Lead with ZTNA 2.0: Every competitor is ZTNA 1.0. "Does your ZTNA inspect after access is granted?" is the single most powerful question. 100% of breaches happen on allowed activity — ZTNA 1.0 can't stop them.
"You already trust PAN": For existing NGFW customers, position the migration as extension, not replacement. Same App-ID rules, same User-ID policies, same security profiles — now cloud-delivered. Zero reskilling.
Tamper-proof is the GP upgrade killer: Users routinely disable GlobalProtect to bypass corporate controls. Prisma Agent is tamper-resistant by design. "Your existing GP users can disconnect themselves. PAA users cannot."
GP EOL creates urgency: GP 6.3 goes EOL June 2026; GP 6.2 goes EOL December 2026. No GP 6.4 announced. The new PAA SKU already entitles both agents — there's no cost barrier to evaluating PAA today.

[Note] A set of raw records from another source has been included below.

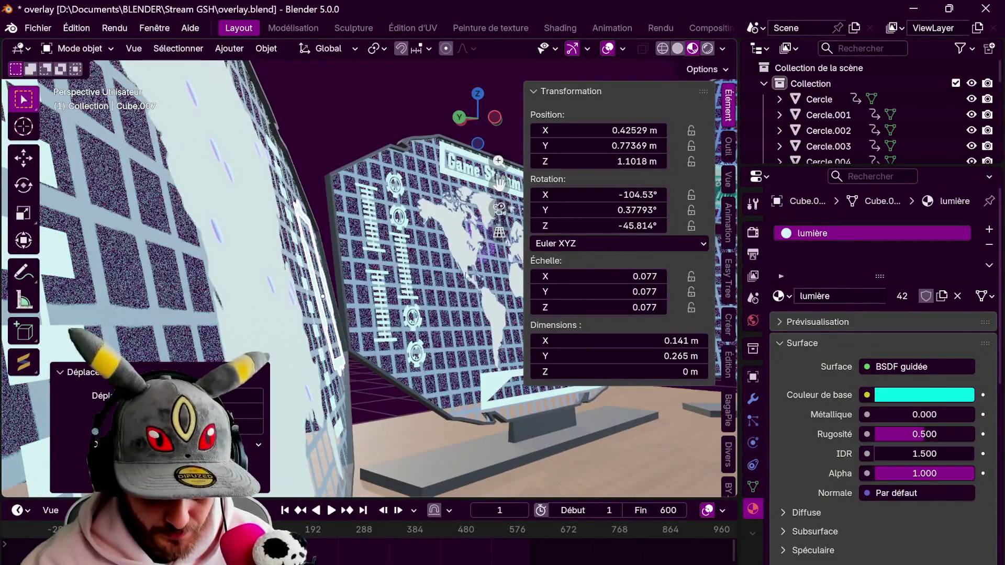
scroll(392, 298, "down", 4)
Enlarge the gauge copy to about 0.071×0.116 and reposition it along its local Y axis
middle_click_drag(381, 327, 417, 214)
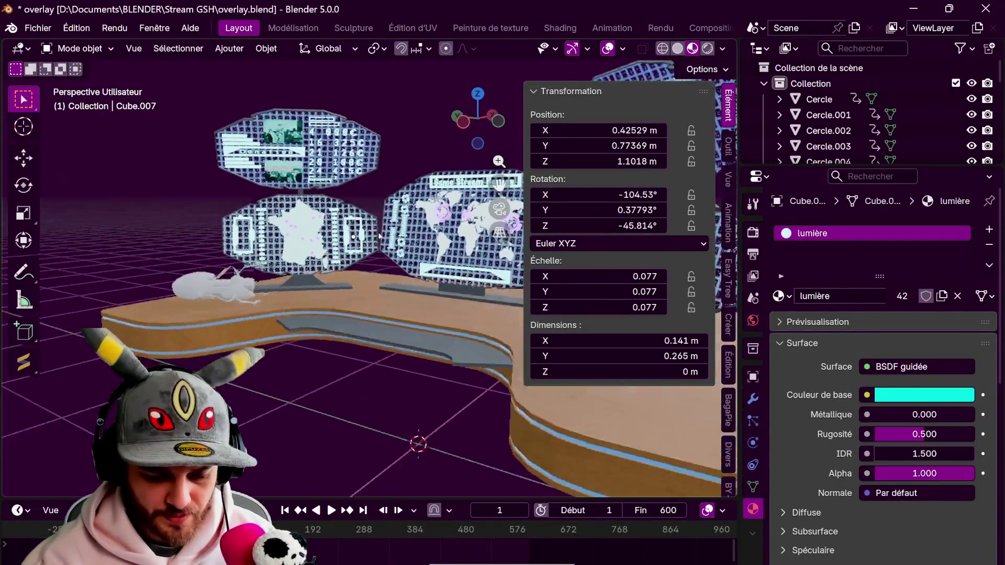
scroll(434, 243, "up", 3)
scroll(433, 243, "up", 3)
scroll(429, 284, "up", 2)
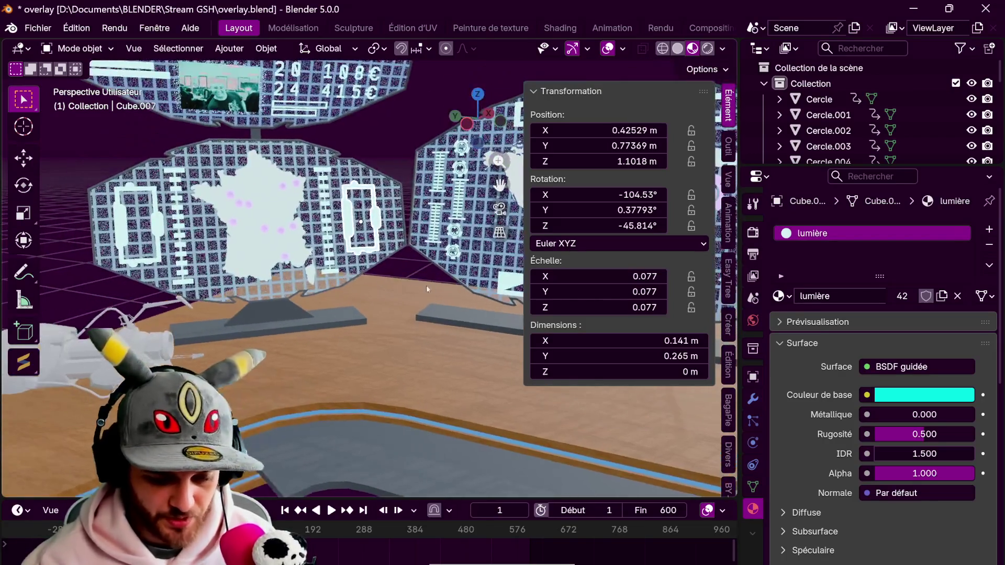
key("s")
left_click(442, 292)
key("g")
key("y")
key("y")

BYOD with Prisma Browser is unique: No competitor has a natively integrated enterprise browser in SASE. Deploy a browser profile via MDM or email link, instantly protect BYOD. No agent, no OS enrollment.
Zscaler = Visionary in SASE: Zscaler leads SSE, but dropped to Visionary in SASE MQ. If the customer needs branches + remote users + BYOD under one policy, Zscaler can't deliver that without third-party SD-WAN.
3X SASE Leader is the proof point: Only vendor named Leader in all three Gartner MQs — SSE, SASE Platforms, and SD-WAN. Plus Forrester ZT Leader with highest Current Offering score (Q3 2025). Use analyst data in every conversation.
99.999% uptime SLA + SaaS perf SLAs: PAN offers industry-leading availability SLA and is the only vendor with SaaS performance SLAs for O365, Salesforce, etc. 30.9B threats stopped per day. Lead with operational confidence.